Getting back to normal is not possible
Published 6:06 pm Friday, April 17, 2020
President Trump is chomping at the bit to open up businesses and get back to some normalcy. But it’s just not possible without putting the lives of many people across this nation in danger, including Elizabethton.
Tennessee Gov. Bill Lee was wise to dismiss school for the rest of the year. This COVID-19 pandemic is no where near over. There is still a big threat to communities such as ours. This week a Roan Mountain resident died from the coronavirus. Testing is being done in the community to check the spread. Wednesday, a sunny day with blue skies beckoned people outdoors, especially gardeners. Business was strong at a Roan Mountain hardware. There were reports that store was doing a brisk business as gardeners were buying supplies with little regard to social distancing and that a man in their community had just died of COVID-19.
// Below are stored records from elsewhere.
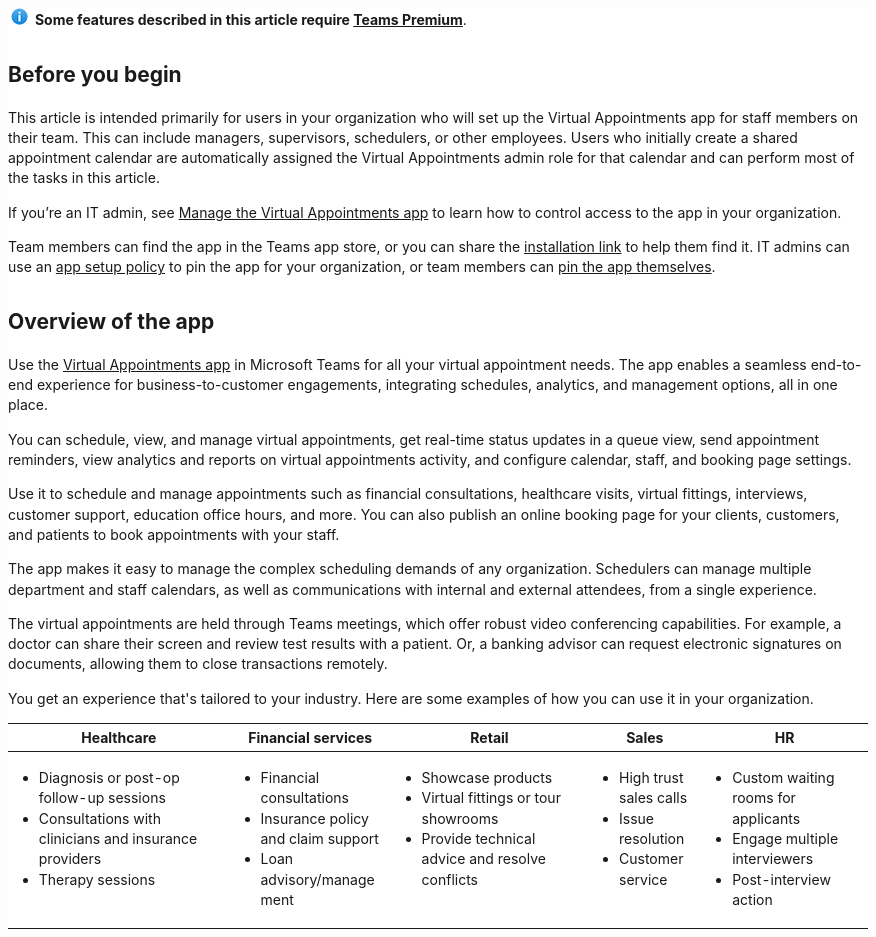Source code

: ![Information icon](media/info.png) **Some features described in this article require [Teams Premium](/microsoftteams/teams-add-on-licensing/licensing-enhance-teams)**.

## Before you begin

This article is intended primarily for users in your organization who will set up the Virtual Appointments app for staff members on their team. This can include managers, supervisors, schedulers, or other employees. Users who initially create a shared appointment calendar are automatically assigned the Virtual Appointments admin role for that calendar and can perform most of the tasks in this article.

If you’re an IT admin, see [Manage the Virtual Appointments app](/microsoftteams/manage-virtual-appointments-app?bc=/microsoft-365/frontline/breadcrumb/toc.json&toc=/microsoft-365/frontline/toc.json) to learn how to control access to the app in your organization.

Team members can find the app in the Teams app store, or you can share the [installation link](https://teams.microsoft.com/l/app/6e106207-4565-4312-b3ea-bbe9b3ed0a02?source=app-details-dialog) to help them find it. IT admins can use an [app setup policy](/microsoftteams/teams-app-setup-policies) to pin the app for your organization, or team members can [pin the app themselves](https://support.microsoft.com/office/pin-an-app-for-easy-access-3045fd44-6604-4ba7-8ecc-1c0d525e89ec).

## Overview of the app

Use the [Virtual Appointments app](https://support.microsoft.com/topic/22df0079-e6d9-4225-bc65-22747fb2cb5f) in Microsoft Teams for all your virtual appointment needs. The app enables a seamless end-to-end experience for business-to-customer engagements, integrating schedules, analytics, and management options, all in one place.

You can schedule, view, and manage virtual appointments, get real-time status updates in a queue view, send appointment reminders, view analytics and reports on virtual appointments activity, and configure calendar, staff, and booking page settings.

Use it to schedule and manage appointments such as financial consultations, healthcare visits, virtual fittings, interviews, customer support, education office hours, and more. You can also publish an online booking page for your clients, customers, and patients to book appointments with your staff.

The app makes it easy to manage the complex scheduling demands of any organization. Schedulers can manage multiple department and staff calendars, as well as communications with internal and external attendees, from a single experience.

The virtual appointments are held through Teams meetings, which offer robust video conferencing capabilities. For example, a doctor can share their screen and review test results with a patient. Or, a banking advisor can request electronic signatures on documents, allowing them to close transactions remotely.

You get an experience that's tailored to your industry. Here are some examples of how you can use it in your organization.

|Healthcare  |Financial services |Retail|Sales|HR|
|---------|---------|---------|---------|---------|
|<ul><li>Diagnosis or post-op follow-up sessions</li><li>Consultations with clinicians and insurance providers</li><li>Therapy sessions</li></ul>|<ul><li>Financial consultations</li><li>Insurance policy and claim support</li><li>Loan advisory/management</li></ul>|<ul><li>Showcase products</li><li>Virtual fittings or tour showrooms</li><li>Provide technical advice and resolve conflicts</li></ul>|<ul><li>High trust sales calls</li><li>Issue resolution</li><li>Customer service</li></ul>|<ul><li>Custom waiting rooms for applicants</li><li>Engage multiple interviewers</li><li>Post-interview action</li></ul>|
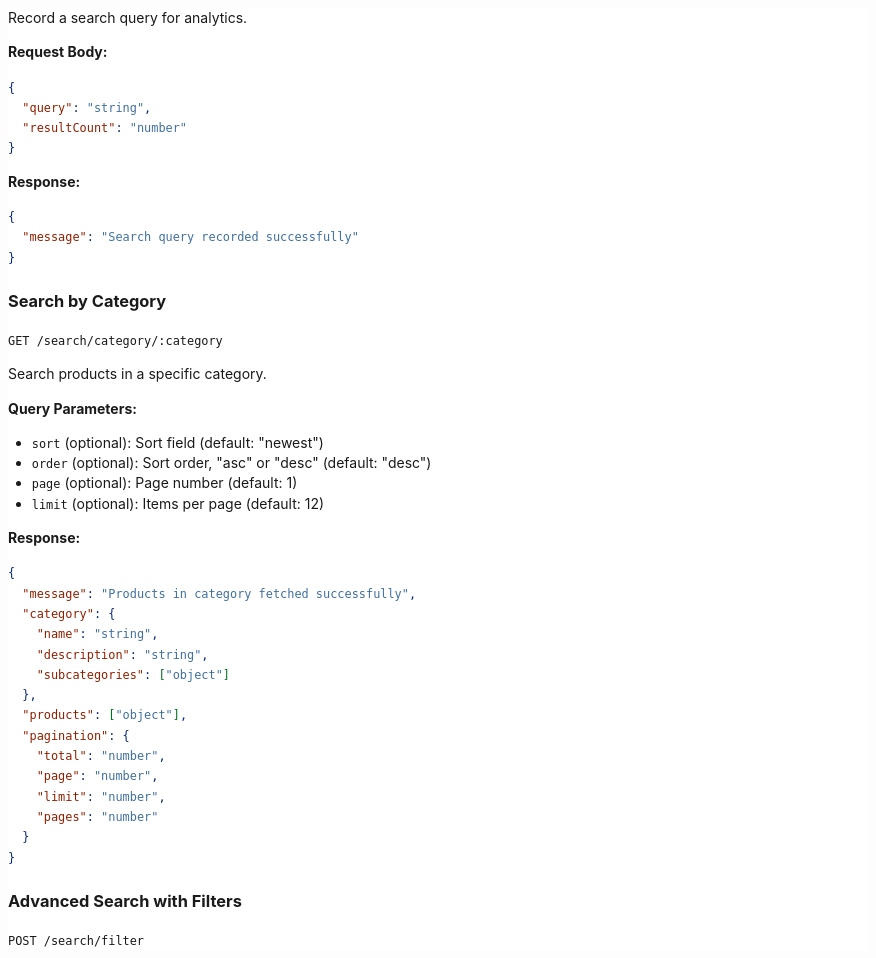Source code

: Record a search query for analytics.

**Request Body:**

```json
{
  "query": "string",
  "resultCount": "number"
}
```

**Response:**

```json
{
  "message": "Search query recorded successfully"
}
```

### Search by Category

```
GET /search/category/:category
```

Search products in a specific category.

**Query Parameters:**

- `sort` (optional): Sort field (default: "newest")
- `order` (optional): Sort order, "asc" or "desc" (default: "desc")
- `page` (optional): Page number (default: 1)
- `limit` (optional): Items per page (default: 12)

**Response:**

```json
{
  "message": "Products in category fetched successfully",
  "category": {
    "name": "string",
    "description": "string",
    "subcategories": ["object"]
  },
  "products": ["object"],
  "pagination": {
    "total": "number",
    "page": "number",
    "limit": "number",
    "pages": "number"
  }
}
```

### Advanced Search with Filters

```
POST /search/filter
```
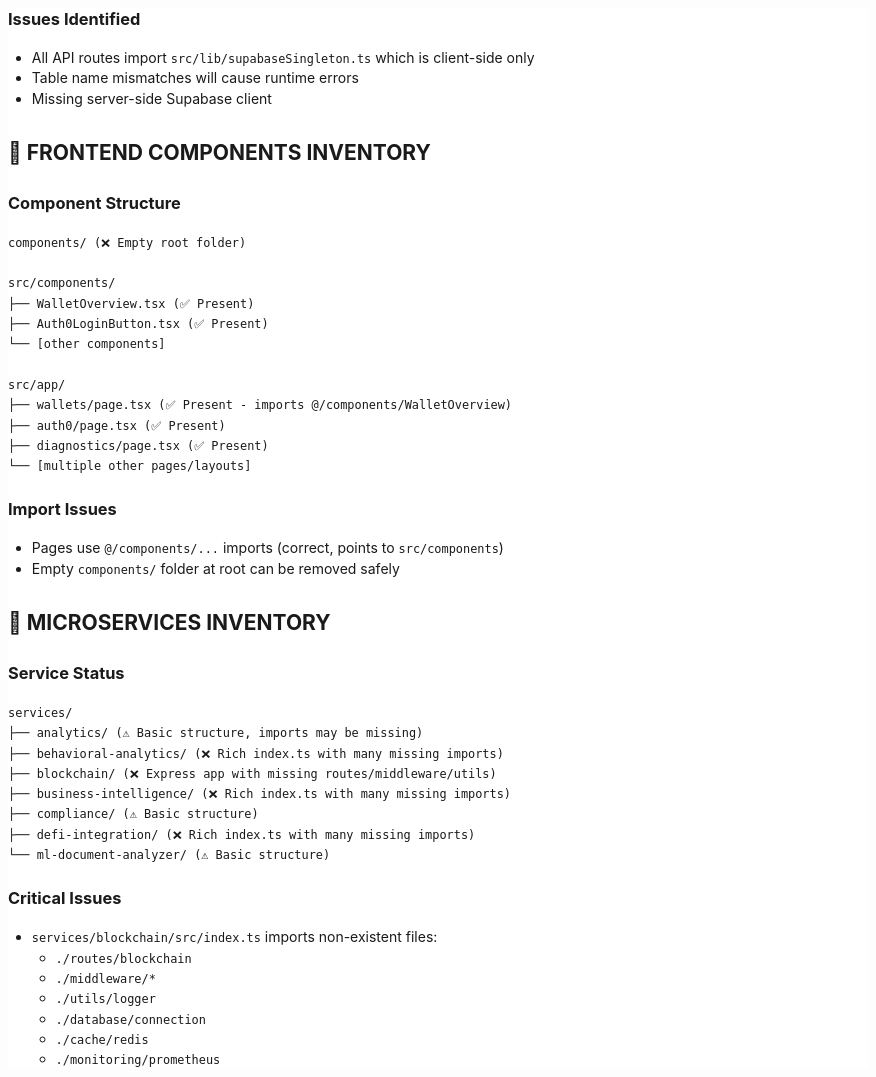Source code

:### Issues Identified
- All API routes import `src/lib/supabaseSingleton.ts` which is client-side only
- Table name mismatches will cause runtime errors
- Missing server-side Supabase client

## 🎨 FRONTEND COMPONENTS INVENTORY

### Component Structure
```
components/ (❌ Empty root folder)

src/components/
├── WalletOverview.tsx (✅ Present)
├── Auth0LoginButton.tsx (✅ Present)
└── [other components]

src/app/
├── wallets/page.tsx (✅ Present - imports @/components/WalletOverview)
├── auth0/page.tsx (✅ Present)
├── diagnostics/page.tsx (✅ Present)
└── [multiple other pages/layouts]
```

### Import Issues
- Pages use `@/components/...` imports (correct, points to `src/components`)
- Empty `components/` folder at root can be removed safely

## 🔧 MICROSERVICES INVENTORY

### Service Status
```
services/
├── analytics/ (⚠️ Basic structure, imports may be missing)
├── behavioral-analytics/ (❌ Rich index.ts with many missing imports)
├── blockchain/ (❌ Express app with missing routes/middleware/utils)
├── business-intelligence/ (❌ Rich index.ts with many missing imports)  
├── compliance/ (⚠️ Basic structure)
├── defi-integration/ (❌ Rich index.ts with many missing imports)
└── ml-document-analyzer/ (⚠️ Basic structure)
```

### Critical Issues
- `services/blockchain/src/index.ts` imports non-existent files:
  - `./routes/blockchain` 
  - `./middleware/*`
  - `./utils/logger`
  - `./database/connection`
  - `./cache/redis`
  - `./monitoring/prometheus`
Sure, seniors will miss graduation, proms, end-of-school trips and other events. But, it is better to forego these events than to put lives at risk.
All it takes are a few bad choices by a few individuals to potentially put dozens of lives at risk.
There aren’t too many people out there who are fully enjoying this whole shelter-in-place thing, whether it be ordered or just recommended.
We miss family gatherings. There isn’t time to catch up with friends in person. No attending church.
It’s difficult not personally interacting with (at least some) co-workers.
We all can’t wait until things get back to “normal.”
But will things ever return to the way they were just one month ago.
A lot of jobs have been lost. Businesses shut their doors. Some of those businesses aren’t coming back. Neither are some of those jobs.
And the work environments of those businesses that emerge intact could permanently change.
We have been warned by the nation’s top doctors — even health professionals in this area — that if we decide too soon that our national and local economies have to be rescued, people will die and those economies will suffer.
Public health officials have told us this again and again about fighting COVID-19. And they have been right. Not the people who insist, even now, that the virus is no worse than the plain old flu. The experts have been right about the need to close schools, to shutter restaurant dining rooms, to stay six feet apart for everyone’s sake. They’ve been right about such measures being necessary everywhere, including states such as Tennessee and in Elizabethton and Carter County despite some who dared to take a risk.
No, public health officials have not been flawless, but they and the governments who acted decisively have saved their states from a president who for weeks delivered a much different message about COVID-19. Governors know their state better than anyone else.
We understand that for most, the reopen movement is fueled by genuine economic fear. People are out of work. Their businesses and dreams are dying, and there are legitimate questions in Tennessee and elsewhere about when the cost of shuttering businesses will outweigh the benefit of continued restrictions.
This week, more robust testing will provide local and state health officials better data about the virus, where and how fast the virus is spreading or abating. Public health officials need better data about the virus to evaluate the risks of bringing people together again.
“Trust us” should not be an option for any state, including Tennessee. Especially now, Americans need to understand why COVID-19 demands sacrifice from us, and why the alternative to those sacrifices remain, at least for the near future, a very dangerous path to take.